My son and daughter, now 21 and 18, were always very close to my parents as they grew up. My mom and dad were frequently present, playing with the children and helping out with babysitting. It was heartwarming to witness their bond. Although my dad has passed away, my mom continues to be an active and supportive grandmother. She often looks after my niece and nephew, who are 16 and 13. I aspire to be a similarly involved grandmother when my children start their own families. However, due to my lack of savings, pension, and a 20-year mortgage to pay off, I'll need to work into my 70s. Consequently, I won't be available to care for my grandkids when they are young and most in need of me. Both my future grandchildren and I will miss out on these experiences, leaving their parents to manage and bear the escalating costs of childcare.
I found joy in being the primary caregiver for my children. I married in 1999 while working as a journalist in the UK. After our daughter was born in June 2003, I became a stay-at-home mom. Fortunately, my former husband had a six-figure income.
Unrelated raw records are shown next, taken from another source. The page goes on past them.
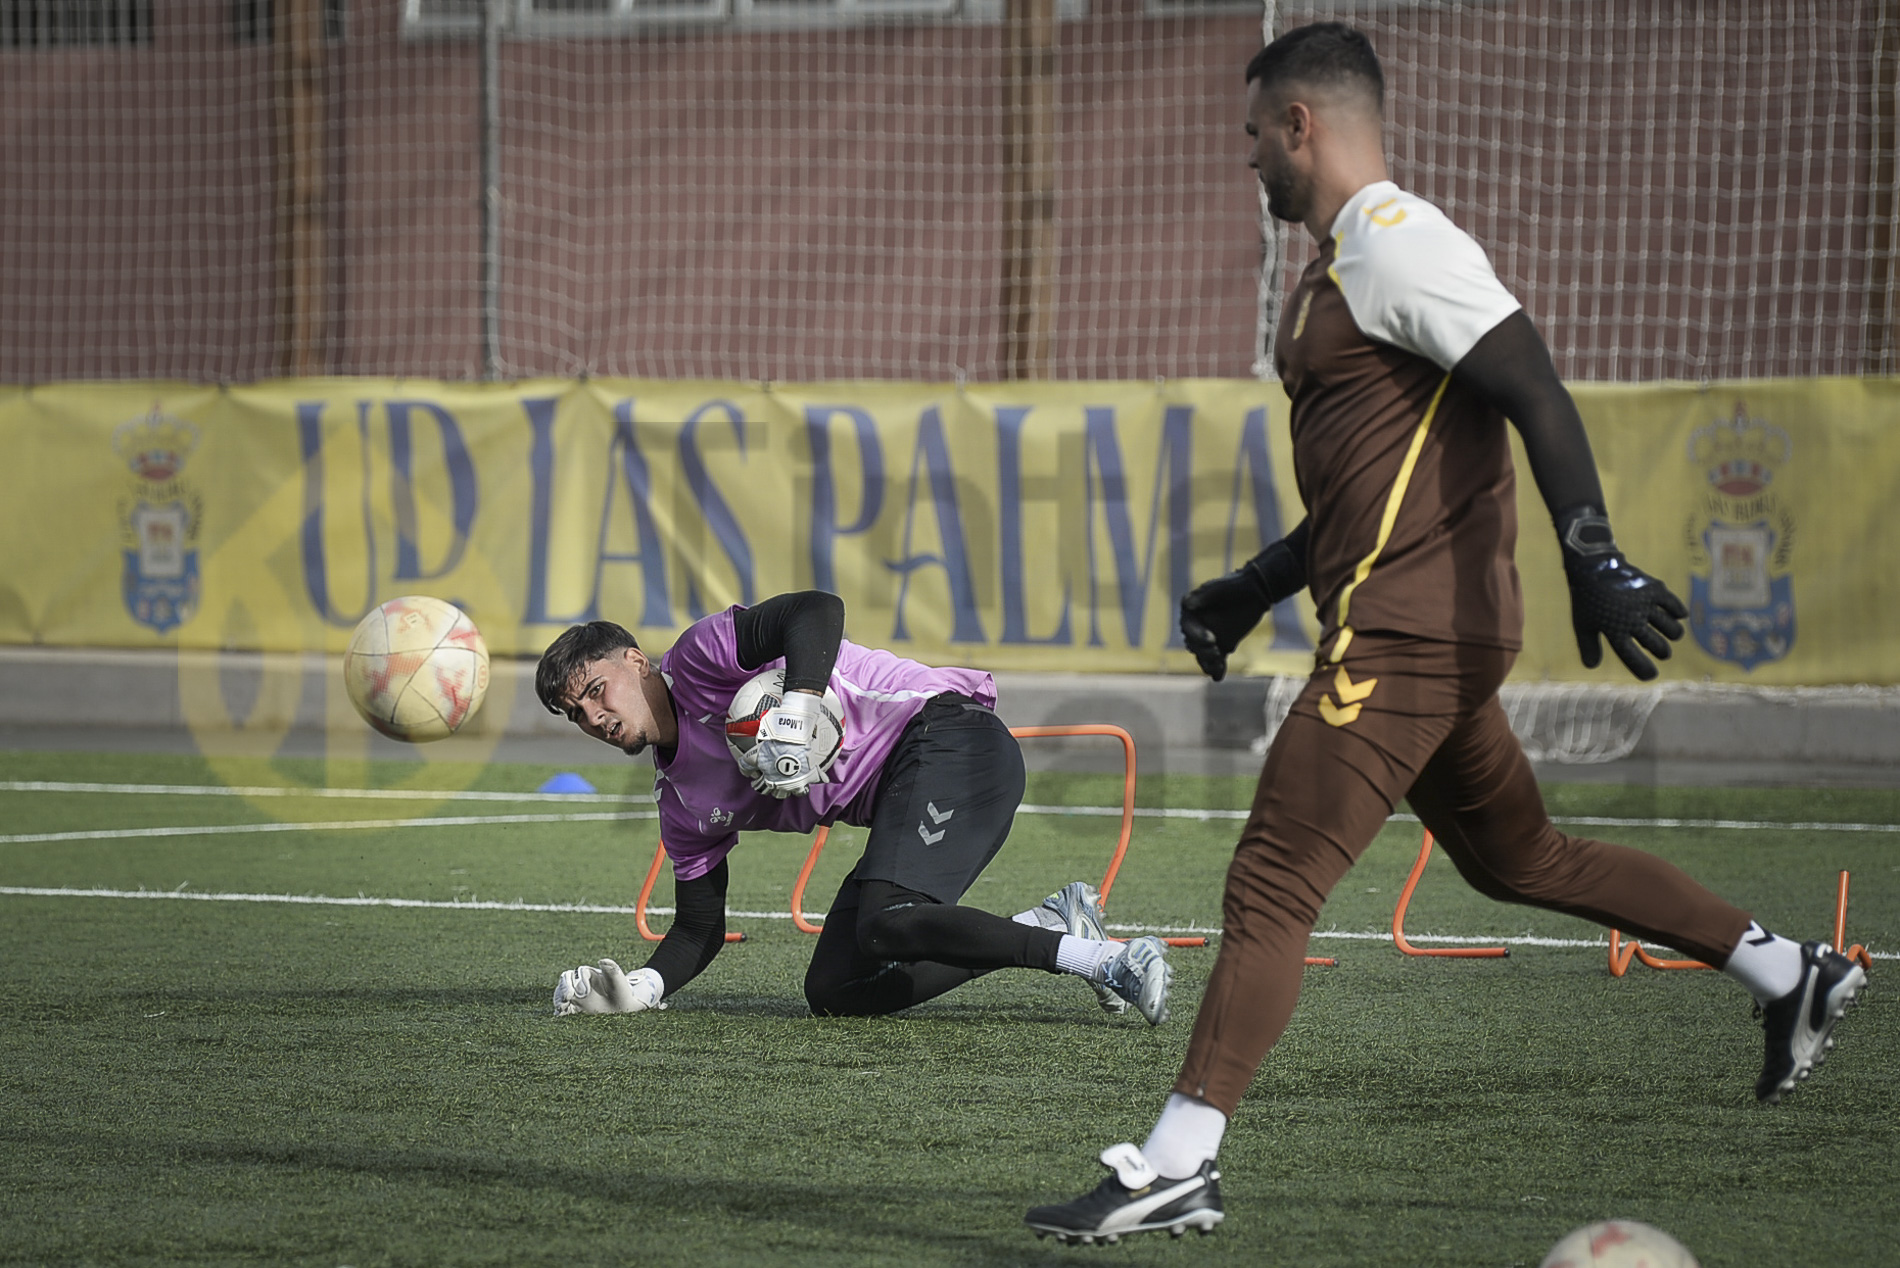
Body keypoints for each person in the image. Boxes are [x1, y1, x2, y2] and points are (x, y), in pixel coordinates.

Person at [1025, 23, 1867, 1244]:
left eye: (1255, 131)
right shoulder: (1339, 268)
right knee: (1520, 858)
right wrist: (1255, 584)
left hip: (1404, 637)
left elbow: (1533, 386)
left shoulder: (1396, 239)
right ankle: (1787, 969)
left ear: (1301, 125)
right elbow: (1365, 487)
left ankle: (1175, 1159)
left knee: (1272, 878)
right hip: (1421, 635)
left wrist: (1593, 556)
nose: (1247, 154)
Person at [534, 588, 1173, 1024]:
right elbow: (698, 929)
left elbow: (817, 609)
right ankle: (1056, 925)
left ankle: (1111, 961)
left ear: (637, 662)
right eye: (576, 713)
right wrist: (640, 989)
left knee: (886, 920)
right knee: (835, 988)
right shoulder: (678, 800)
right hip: (905, 792)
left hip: (951, 736)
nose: (593, 717)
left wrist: (800, 705)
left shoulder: (700, 657)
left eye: (597, 690)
I contributed a bit through part-time PR work. I enjoyed being the main carer for our kids, but since my ex began his workday at 1:30 a.m. and slept during the day, it often felt like being a single mom. Therefore, I was always very thankful when my parents helped with babysitting, which strengthened our family bonds and saved us significant expenses.
In 2018, when I was 45, my ex and I separated. It was an emotionally and financially challenging time. I hadn't held a regular job for 15 years or contributed to a pension. Many people, particularly women, talk about having an emergency savings fund to depend on if financial circumstances change abruptly, such as through divorce or job loss.
I had believed our family's future was secure, so I didn't save any money. Many of my friends who have gone through a divorce at my age share a similar experience. While I did receive some government benefits, especially during the pandemic, they were insufficient to depend on. From 2018 to 2021, I took on various low-paying jobs such as teaching French to preschoolers, working at a nursery school, and stocking shelves in a supermarket for less than the minimum wage. I kept track of my job applications and counted about 1,600 in total. Despite having a college degree, I think my extended career break deterred many employers. Finally, in December 2021, I secured a full-time position in the hospitality industry. Now, I work as the head of philanthropy at a cancer charity and also offer public speaking coaching as a side gig. I openly discuss the highs and lows of my life, including my financial situation.
My ex's child maintenance payments ended when my children turned 18, and my divorce was finalized last year, which has been challenging. Earlier this year, we moved into a smaller home after I took out a 20-year mortgage with my daughter. I realize that unless I win the lottery, I will be working until I'm at least 71. If I have grandchildren in the next five to ten years, I will be a working grandmother and too busy to babysit. The realization that I wouldn’t be able to do what many grandparents do—such as what my mom still does for my sister—was a tough pill to swallow.
Despite this, I maintain a positive outlook. I can't change the past, but one positive outcome is that my daughter acknowledges that I have taught her wisdom and grace. She understands the importance of securing her own income for her financial future, a lesson she says she will always remember.